SPPOT (Supporting People & Pets through Opportunity & Training) is an innovative Community Interest Company which interests and inspires people who encounter it, whether they are the people for whom the organisation was set up, people who love dogs or fellow professionals working in either of SPPOT’s dual spheres.
SPPOT’s founder and Operations & Development Manager, Kerri Bee, set SPPOT up after realising, through a practice and management background in social care, that many disadvantaged people who value companionship and acceptance from dogs have few opportunities for flexible training and voluntary work services in the field of dog welfare. In addition through working as a Canine Behaviour Advisor, she also discovered that there is a lack of affordable services for dogs in Pembrokeshire and beyond, like dog walking and home boarding, especially for vulnerable dog owners.
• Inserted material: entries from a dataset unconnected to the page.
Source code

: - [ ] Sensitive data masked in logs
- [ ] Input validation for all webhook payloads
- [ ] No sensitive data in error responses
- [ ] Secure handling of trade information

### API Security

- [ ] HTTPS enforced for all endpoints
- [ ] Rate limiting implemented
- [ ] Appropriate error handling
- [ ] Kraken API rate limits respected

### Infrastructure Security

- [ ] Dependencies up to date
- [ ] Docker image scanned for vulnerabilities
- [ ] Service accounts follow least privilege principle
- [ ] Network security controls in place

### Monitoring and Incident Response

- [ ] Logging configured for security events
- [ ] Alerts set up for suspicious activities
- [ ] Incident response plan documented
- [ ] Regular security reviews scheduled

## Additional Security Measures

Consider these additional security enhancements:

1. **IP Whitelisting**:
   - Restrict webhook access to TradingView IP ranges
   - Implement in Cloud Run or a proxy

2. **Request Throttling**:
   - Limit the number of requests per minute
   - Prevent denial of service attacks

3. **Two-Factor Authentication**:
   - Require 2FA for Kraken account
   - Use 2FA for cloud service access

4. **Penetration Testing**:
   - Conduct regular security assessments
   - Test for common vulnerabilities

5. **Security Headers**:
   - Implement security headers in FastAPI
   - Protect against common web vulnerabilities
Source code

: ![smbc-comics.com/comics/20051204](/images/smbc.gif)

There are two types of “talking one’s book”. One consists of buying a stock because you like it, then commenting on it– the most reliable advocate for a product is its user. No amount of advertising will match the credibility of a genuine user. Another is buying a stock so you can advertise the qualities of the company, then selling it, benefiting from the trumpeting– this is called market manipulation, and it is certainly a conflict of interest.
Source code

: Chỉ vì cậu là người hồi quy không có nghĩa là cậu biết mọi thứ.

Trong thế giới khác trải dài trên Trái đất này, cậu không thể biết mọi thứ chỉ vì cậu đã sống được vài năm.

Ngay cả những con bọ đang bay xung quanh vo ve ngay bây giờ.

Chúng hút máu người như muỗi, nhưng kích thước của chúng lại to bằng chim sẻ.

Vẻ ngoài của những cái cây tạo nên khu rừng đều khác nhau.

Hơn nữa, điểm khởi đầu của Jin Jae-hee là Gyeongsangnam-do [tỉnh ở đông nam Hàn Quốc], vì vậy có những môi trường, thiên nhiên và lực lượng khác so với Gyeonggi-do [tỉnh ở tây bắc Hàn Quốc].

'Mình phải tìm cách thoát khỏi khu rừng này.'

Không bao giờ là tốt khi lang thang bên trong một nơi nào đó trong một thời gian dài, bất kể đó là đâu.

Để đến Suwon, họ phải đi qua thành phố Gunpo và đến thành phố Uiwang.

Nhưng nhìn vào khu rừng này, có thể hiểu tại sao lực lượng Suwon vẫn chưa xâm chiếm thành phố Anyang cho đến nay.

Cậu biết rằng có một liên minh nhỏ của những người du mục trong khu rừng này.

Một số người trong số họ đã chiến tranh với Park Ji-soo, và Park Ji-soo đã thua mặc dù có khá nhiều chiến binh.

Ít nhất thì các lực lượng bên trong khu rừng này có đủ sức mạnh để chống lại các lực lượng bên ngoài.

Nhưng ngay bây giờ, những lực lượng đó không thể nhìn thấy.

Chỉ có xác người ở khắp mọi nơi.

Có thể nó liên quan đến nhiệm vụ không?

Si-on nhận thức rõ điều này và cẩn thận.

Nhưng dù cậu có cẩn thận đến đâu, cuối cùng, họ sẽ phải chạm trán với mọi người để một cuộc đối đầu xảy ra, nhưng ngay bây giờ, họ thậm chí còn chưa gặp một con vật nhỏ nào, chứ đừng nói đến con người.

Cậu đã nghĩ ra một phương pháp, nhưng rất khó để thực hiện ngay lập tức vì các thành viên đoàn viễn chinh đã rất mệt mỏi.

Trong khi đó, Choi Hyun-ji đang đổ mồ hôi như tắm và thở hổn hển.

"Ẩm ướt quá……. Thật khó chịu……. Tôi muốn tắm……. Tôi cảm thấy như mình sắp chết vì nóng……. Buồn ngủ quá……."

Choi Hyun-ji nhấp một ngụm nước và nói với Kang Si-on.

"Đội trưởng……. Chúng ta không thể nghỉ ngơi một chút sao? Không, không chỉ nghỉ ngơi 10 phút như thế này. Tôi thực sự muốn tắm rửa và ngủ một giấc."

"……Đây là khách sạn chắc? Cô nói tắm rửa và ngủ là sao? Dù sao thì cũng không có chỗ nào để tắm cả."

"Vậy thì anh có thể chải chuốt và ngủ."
Together with a group of enthusiastic volunteers, SPPOT was created - a unique synergy based on a fundamental understanding of the needs of people and how they dovetail with the needs of dogs along with sound business principles, wide experience, skills, passion and entrepreneurial spirit.
SPPOT is an Agored Cymru Recognised Centre enabling us to deliver accredited training courses, many that we have written ourselves, in canine training and welfare for various vocations and careers. We train people who are ‘furthest from the job market’ to become part of SPPOT’s volunteer team as dog walkers, home boarders, training class assistants and instructors.
Featuring some of our volunteers (canine & human!) and learners, the SPPOT Team put together this video as part of our winning submission to the Aviva Community Fund.
N.B. All the images shown here are of dogs that have enjoyed training with SPPOT or have participated in our events. If you would like your dog to feature on our website, get in touch!
In 2015 we were awarded £10,000 from the Aviva Community Fund and £68,000 over three years from the Rank Foundation, which funded 12 people to complete the training, a part time Dog Walking Project Coordinator and the Operations & Development Manager.
In 2016 we concentrated on developing our dog walking service and trained 12 more people to become Volunteer Dog Walkers. joining the seven people already engaged in voluntary work as dog walkers.
Also in 2016 we were awarded £5000 from the Caring Communities Innovation Grant and £5000 from the Big Lottery's Awards for All which enabled us to employ two part time staff as Dog Walking Project Coordinators until March 2017 and train another eight people and help equip our new Dog Daycare service.
We continue to deliver the long established dog training and behaviour services for the general public and their dogs, having taken on a new Trainer and Behaviour Advisor, Rachel, to further develop this side of the enterprise across the county.
The dog walking & daycare services are offered at a competitive rates for the general public with a significant concession for other vulnerable people in the community. Thus we can bring together the needs of two people, through shared care of a dog, benefitting both people and the dog.
Dogs are scientifically proven to be of significant health and social benefit to people, therefore SPPOT’s progressive enterprise model will reduce dependence on health and social care services which are already under strain. People also have the capacity to reduce the suffering and neglect of dogs.
Society in the UK is still geared towards fully able people and it remains incredibly difficult for disabled people to find truly flexible, supportive employment. In order to claim government benefit, people with long term disabilities and illnesses must focus on what they cannot do, in order to qualify for money to live.
SPPOT focuses on what people can do, for example, we will focus on a person’s ability to work six hours a week for eight months of the year. The current mainstream system simply rejects people who cannot work 48 weeks of the year.
The SPPOT Team has enormous collective experience and wide ranging skills and fully understands the requirements of commercial business and also traditional health and social care services but believes there needs to be a fundamental shift in the UK’s attitude to people who have long term barriers to full employment, towards ‘can train’, ‘can learn’, ‘can work’ and ‘can help others’.